Fairly early in the hour tonight, Phillips touchingly tells co-stars Bonnie Franklin, the solid and sparkling pro who played single mom Ann Romano, and the irresistible Valerie Bertinelli, who played daughter Barbara, that she wished she'd had as healthful a home life as Julie did, even though Julie had only one parent to guide her.

"I grew up in a place where there were no rules . . . which did not serve me well," Phillips recalls, "and everybody, I think, knew that, but it was almost in a way comforting to have a mother to tell me what to do" -- even if the mother was a make-believe one. Unfortunately, Phillips doesn't go into more detail about her real family life, and when the subject of her substance abuse and firing comes up again late in the show, it's insufficiently explored.

"Mack," as she was called around the set, was "sick," Franklin recalls, and Phillips says, after watching an array of clips from the series, "I cannot reconcile the woman I am today with the person I was back then." Franklin says, "It's just so lovely that you're so well" and, beyond a montage of newspaper headlines that float cloudlike across the screen, little more is said.

Lear's shows were known back in their day for their invigorating candor and relative realism -- Archie and Edith Bunker's was the first sitcom household in which the bathroom fixtures actually included a toilet -- so it's a pity Phillips does not go into more cautionary detail about her ordeals.

Anyway, the special is pleasant enough, and the three women, seated casually on a lush living room set, act happy to have reunited. Their segments appear to have been "shot through gauze," as the saying goes, so they look little-changed by the intervening decades.

Those decades don't really seem to have passed one year at a time, and many viewers are bound to empathize with Phillips when she asks, "It's not quite 30 years, is it?" When reminded that the show debuted in 1975 (though late in the year, for what it's worth), she gasps, "Oh, my God!" The comedy writing, to judge from clips and from memories of the series, was not A-plus, but it doesn't really seem very dated, and the show had the kind of heart and soul utterly absent from most of today's sitcoms.
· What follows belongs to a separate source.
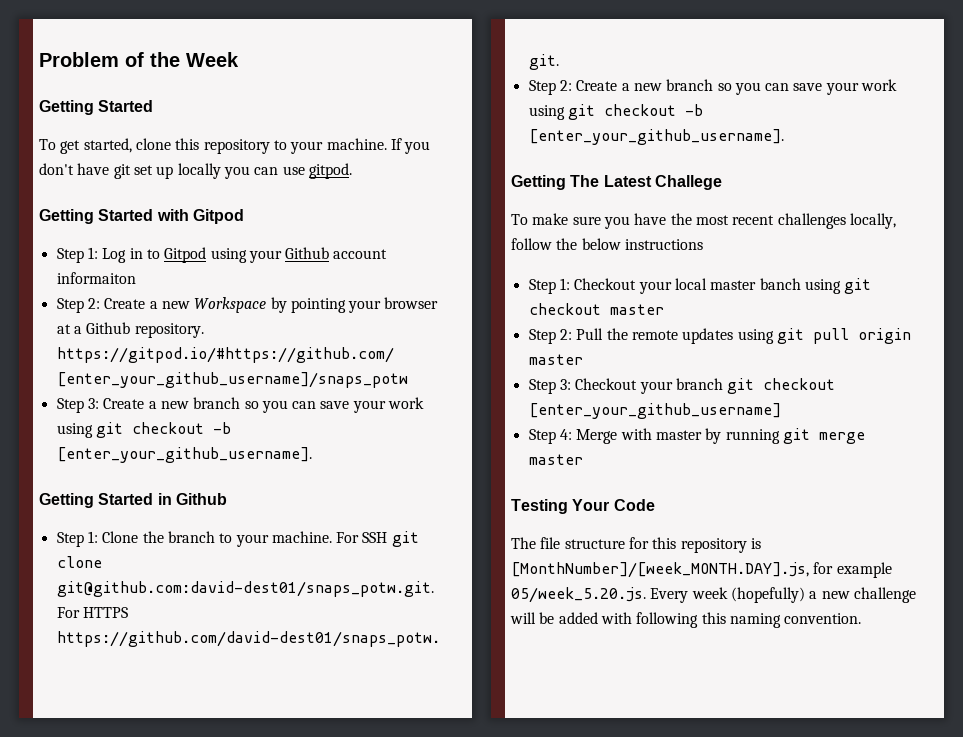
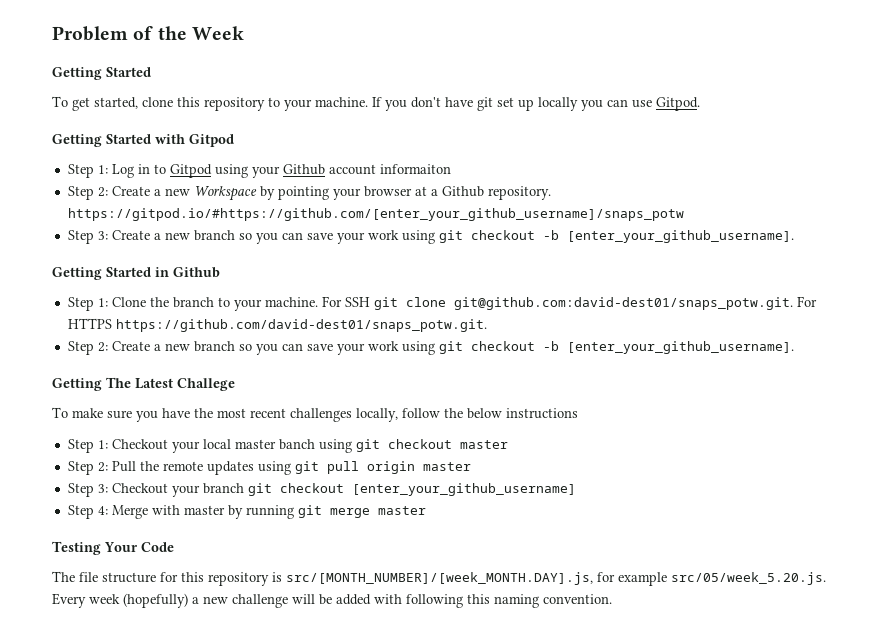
[308,163,352,179] gitpod. -> [656,97,700,111] Gitpod.
[511,562,809,578] [MonthNumber]/[week_MONTH.DAY].js, -> [286,572,593,585] src/[MONTH_NUMBER]/[week_MONTH.DAY].js,
[511,587,646,603] 05/week_5.20.js. -> [671,572,826,585] src/05/week_5.20.js.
The three stars are joined in the second half-hour by Pat Harrington Jr., who played Schneider, the lecherous janitor in the Indianapolis apartment building where Ann and her daughters lived. Harrington sounds as excessively self-absorbed as his character was, but then actors tend to be like that. Popping up in brief, separately taped pieces are such guest stars as Nanette Fabray, who played Ann's mother; Shelley Fabares, as snoot-bag Francine Webster; Michael Lembeck (later to become a very busy TV director) who played Julie's boyfriend Max, and Glenn Scarpelli, as a little boy befriended by Schneider.

Joseph Campanella isn't mentioned even though he made several appearances as Ann's ex-husband, nor is the ageless Robby Benson, seen briefly as a young man smitten with Ann and delighted to hear she's divorced. It should be mentioned, though, that CBS didn't send the entire program to this critic. An announcer says that there'll be "outtakes and behind-the-scenes footage never seen until today" after the commercial break, but there's nothing after the commercial break. In the '70s, when "One Day" was made, something like that could have been chalked up to incompetence. Today, it's more likely someone did it just to be mean.

For many of those who tuned in weekly for "One Day at a Time," the big attraction was Bertinelli, who certainly had the cutest nose in television (eat your heart out, Tom Brokaw) and was just sensationally lovable. As Franklin notes, Bertinelli is now living somewhat the life that Ann Romano did, a single mother, after her divorce from rock star Eddie Van Halen. But Valerie and Ann aren't in quite the same economic bracket.

The "One Day at a Time" reunion is one of those shows that may sound off-putting but prove surprisingly worth on-putting.

The "One Day at a Time" Reunion Special (one hour) airs tonight at 9 on Channel 9.